>> BEGIN EXCERPTED TEXT
Don’t you hate people who have everything together?
The ones who wake up every morning at 4 a.m., leave their perfectly tidy house, go for a ten mile run, come back and eat egg whites and a grasswheat smoothie. But no coffee. They don’t do coffee. They wouldn’t dare pollute their body like that. No, they derive their energy from fresh air, the sun’s rays and Upworthy articles. Or quotes from Mitch Albom books. Either will do.
Then they go to work, or class, and actually try to talk to you. About happy things. As if there’s anything good to talk about at 9 a.m. Certainly not on a day when you woke up late and your car wouldn’t start and your stomach is still churning from that gas station breakfast sandwich you picked up.
The nerve of some people.
But it’s a new year. It’s the season of feeling bad about yourself because you’re not more like those people. Maybe you’d be happier if you switched to a diet of exclusively quinoa and soybeans. Maybe you should take up jazzercise. That’s fun, right? Maybe if you start making better choices, people will love you more. Maybe you’ll learn to love yourself.
Maybe. But I don’t totally buy it.
>> END EXCERPTED TEXT
__CHALLENGE 1__.
Would you repeat, word for word, the lines of the listing between the one holding "scientific name: Danaus plexippus" and the one holding "scientific name: Gonocarpus incanus", inclusive?
>> BEGIN EXERCISE MATERIALS
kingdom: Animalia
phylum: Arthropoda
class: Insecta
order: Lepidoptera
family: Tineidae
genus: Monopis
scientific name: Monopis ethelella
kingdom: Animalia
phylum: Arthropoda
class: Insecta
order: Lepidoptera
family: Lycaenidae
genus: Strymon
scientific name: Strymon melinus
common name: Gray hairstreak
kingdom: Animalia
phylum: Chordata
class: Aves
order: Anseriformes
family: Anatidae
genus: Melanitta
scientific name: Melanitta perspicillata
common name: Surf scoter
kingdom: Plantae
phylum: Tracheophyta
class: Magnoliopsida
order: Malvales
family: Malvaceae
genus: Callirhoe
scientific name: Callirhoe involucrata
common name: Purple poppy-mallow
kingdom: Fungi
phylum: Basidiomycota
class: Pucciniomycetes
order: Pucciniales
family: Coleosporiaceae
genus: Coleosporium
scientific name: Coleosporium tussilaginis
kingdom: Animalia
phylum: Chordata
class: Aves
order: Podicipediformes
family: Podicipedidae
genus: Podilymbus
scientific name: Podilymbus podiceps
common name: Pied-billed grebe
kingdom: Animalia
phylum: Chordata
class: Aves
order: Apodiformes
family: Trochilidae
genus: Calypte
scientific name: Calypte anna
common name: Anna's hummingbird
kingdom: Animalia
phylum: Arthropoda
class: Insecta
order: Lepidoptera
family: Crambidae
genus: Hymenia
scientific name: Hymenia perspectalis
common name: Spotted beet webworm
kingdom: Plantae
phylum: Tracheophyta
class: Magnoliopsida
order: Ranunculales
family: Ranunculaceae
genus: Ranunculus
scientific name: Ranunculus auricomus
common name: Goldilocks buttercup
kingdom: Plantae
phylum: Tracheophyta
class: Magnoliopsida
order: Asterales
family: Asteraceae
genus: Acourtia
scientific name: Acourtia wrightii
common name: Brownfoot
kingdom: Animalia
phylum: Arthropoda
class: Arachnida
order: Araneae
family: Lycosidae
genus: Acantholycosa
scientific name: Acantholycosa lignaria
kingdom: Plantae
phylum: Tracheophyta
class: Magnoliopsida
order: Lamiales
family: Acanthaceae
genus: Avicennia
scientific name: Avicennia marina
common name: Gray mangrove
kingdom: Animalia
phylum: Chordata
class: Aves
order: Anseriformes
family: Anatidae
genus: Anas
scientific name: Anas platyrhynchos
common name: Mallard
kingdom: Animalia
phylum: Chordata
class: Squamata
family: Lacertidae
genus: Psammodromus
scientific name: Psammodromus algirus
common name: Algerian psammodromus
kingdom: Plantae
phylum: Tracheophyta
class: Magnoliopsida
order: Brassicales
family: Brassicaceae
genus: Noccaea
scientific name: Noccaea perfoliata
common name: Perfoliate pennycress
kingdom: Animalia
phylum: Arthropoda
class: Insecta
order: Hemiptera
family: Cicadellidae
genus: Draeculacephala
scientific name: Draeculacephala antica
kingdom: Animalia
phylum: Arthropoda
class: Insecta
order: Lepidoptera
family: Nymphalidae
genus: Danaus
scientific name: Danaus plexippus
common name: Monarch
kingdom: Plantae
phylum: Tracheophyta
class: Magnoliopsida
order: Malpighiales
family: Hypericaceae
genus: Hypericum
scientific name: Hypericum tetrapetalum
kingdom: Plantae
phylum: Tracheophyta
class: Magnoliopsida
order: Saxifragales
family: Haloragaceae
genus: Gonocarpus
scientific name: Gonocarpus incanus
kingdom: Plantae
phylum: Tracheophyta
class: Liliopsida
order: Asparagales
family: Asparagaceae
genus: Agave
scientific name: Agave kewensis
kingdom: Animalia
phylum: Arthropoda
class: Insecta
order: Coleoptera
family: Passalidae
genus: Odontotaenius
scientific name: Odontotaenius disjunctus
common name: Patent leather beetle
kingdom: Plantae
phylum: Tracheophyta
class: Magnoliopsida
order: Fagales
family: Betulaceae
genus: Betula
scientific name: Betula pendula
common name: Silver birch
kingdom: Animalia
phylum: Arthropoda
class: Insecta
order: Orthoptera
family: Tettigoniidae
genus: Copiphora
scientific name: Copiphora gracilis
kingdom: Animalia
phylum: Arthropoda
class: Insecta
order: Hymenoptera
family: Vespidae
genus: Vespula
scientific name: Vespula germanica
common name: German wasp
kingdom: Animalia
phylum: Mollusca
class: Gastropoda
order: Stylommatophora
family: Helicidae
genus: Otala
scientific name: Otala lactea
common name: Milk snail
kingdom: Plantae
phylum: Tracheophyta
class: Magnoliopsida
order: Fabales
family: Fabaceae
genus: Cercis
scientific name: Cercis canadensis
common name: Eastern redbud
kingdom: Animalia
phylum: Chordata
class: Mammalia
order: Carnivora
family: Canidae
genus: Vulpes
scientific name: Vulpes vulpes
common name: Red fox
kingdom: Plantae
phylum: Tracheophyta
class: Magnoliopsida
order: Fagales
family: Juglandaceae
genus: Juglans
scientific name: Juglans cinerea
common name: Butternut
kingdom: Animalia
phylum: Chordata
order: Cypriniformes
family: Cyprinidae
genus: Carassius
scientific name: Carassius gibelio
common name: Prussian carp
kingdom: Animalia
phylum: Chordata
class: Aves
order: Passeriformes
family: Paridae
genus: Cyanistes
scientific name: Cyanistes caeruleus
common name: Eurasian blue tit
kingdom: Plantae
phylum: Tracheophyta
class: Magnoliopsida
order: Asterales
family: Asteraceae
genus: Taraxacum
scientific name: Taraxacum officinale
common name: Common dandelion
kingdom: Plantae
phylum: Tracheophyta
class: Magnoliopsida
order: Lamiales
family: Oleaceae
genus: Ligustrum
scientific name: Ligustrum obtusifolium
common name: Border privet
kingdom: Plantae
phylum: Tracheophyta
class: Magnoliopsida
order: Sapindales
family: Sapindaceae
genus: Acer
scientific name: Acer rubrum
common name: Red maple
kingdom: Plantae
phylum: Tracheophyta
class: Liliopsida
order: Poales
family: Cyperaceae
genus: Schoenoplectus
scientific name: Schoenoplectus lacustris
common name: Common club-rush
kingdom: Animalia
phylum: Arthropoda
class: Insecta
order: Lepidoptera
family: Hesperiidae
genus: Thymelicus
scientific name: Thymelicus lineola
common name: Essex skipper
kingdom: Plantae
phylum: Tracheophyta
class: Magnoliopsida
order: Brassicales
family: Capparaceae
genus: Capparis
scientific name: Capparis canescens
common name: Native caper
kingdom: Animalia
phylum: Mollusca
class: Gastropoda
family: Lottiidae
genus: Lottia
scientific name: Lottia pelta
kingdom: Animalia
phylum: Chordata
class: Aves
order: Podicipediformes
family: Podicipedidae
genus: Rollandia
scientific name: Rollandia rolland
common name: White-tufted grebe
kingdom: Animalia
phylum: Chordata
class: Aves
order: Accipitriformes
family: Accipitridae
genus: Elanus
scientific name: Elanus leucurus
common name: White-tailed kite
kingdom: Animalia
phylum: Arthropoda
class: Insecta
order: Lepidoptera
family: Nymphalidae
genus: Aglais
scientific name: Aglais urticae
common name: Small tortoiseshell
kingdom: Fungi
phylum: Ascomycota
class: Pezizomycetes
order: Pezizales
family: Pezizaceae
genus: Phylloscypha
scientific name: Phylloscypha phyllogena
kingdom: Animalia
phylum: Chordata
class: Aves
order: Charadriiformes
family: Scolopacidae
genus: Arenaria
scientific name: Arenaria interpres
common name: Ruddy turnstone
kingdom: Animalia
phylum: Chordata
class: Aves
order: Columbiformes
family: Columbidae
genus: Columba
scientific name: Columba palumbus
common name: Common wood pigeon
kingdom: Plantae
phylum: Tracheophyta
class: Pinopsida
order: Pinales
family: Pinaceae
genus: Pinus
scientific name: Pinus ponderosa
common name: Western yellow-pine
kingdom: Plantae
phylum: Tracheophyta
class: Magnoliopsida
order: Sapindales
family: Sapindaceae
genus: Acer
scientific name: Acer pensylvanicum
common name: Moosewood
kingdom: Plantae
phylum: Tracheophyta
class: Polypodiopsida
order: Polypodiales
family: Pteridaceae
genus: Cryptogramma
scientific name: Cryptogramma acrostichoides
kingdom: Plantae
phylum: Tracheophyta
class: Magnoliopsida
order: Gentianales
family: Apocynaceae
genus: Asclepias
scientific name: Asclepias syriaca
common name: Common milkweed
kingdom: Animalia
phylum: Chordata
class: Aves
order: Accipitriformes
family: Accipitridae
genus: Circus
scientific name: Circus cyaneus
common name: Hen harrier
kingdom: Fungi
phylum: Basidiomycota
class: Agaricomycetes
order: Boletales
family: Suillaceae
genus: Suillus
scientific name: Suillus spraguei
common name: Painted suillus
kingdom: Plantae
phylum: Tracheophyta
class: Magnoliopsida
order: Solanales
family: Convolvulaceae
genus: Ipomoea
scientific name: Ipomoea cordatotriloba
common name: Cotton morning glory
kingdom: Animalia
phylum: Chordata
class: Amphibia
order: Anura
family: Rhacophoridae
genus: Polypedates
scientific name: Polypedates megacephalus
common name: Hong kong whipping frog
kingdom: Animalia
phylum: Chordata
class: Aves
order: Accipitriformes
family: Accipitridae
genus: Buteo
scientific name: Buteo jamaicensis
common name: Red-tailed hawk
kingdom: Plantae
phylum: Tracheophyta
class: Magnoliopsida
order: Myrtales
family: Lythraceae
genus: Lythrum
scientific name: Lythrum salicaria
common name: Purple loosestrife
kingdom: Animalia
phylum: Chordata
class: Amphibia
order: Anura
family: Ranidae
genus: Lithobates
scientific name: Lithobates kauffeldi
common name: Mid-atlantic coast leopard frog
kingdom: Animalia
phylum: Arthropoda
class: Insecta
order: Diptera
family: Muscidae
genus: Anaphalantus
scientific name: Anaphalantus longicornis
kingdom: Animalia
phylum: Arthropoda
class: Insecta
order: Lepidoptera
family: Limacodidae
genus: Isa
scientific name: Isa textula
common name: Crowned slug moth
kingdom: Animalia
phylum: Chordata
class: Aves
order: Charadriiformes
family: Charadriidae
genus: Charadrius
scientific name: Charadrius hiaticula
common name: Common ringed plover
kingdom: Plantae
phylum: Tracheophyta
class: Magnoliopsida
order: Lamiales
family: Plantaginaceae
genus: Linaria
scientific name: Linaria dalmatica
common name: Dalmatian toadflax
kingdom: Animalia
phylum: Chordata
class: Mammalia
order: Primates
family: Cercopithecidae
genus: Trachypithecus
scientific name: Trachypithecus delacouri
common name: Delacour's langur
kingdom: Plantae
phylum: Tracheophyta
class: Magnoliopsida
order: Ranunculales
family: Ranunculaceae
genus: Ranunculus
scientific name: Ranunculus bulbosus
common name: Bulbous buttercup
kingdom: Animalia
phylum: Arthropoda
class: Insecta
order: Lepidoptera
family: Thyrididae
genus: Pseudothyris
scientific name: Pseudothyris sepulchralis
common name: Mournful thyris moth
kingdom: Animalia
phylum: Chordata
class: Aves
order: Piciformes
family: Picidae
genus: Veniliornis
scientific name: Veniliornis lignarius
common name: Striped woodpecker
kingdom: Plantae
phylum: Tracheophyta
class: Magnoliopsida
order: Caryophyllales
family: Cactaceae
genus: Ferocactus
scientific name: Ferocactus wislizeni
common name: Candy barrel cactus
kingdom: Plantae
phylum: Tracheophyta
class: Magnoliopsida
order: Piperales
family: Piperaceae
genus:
>> END EXERCISE MATERIALS
__CHALLENGE 2__.
Can you return the passage of the essay about people who have everything together between "The ones who" and "Either will do.", inclusive, without changing a word?

__REPLY 1__.
scientific name: Danaus plexippus
common name: Monarch
kingdom: Plantae
phylum: Tracheophyta
class: Magnoliopsida
order: Malpighiales
family: Hypericaceae
genus: Hypericum
scientific name: Hypericum tetrapetalum
kingdom: Plantae
phylum: Tracheophyta
class: Magnoliopsida
order: Saxifragales
family: Haloragaceae
genus: Gonocarpus
scientific name: Gonocarpus incanus

__REPLY 2__.
The ones who wake up every morning at 4 a.m., leave their perfectly tidy house, go for a ten mile run, come back and eat egg whites and a grasswheat smoothie. But no coffee. They don’t do coffee. They wouldn’t dare pollute their body like that. No, they derive their energy from fresh air, the sun’s rays and Upworthy articles. Or quotes from Mitch Albom books. Either will do.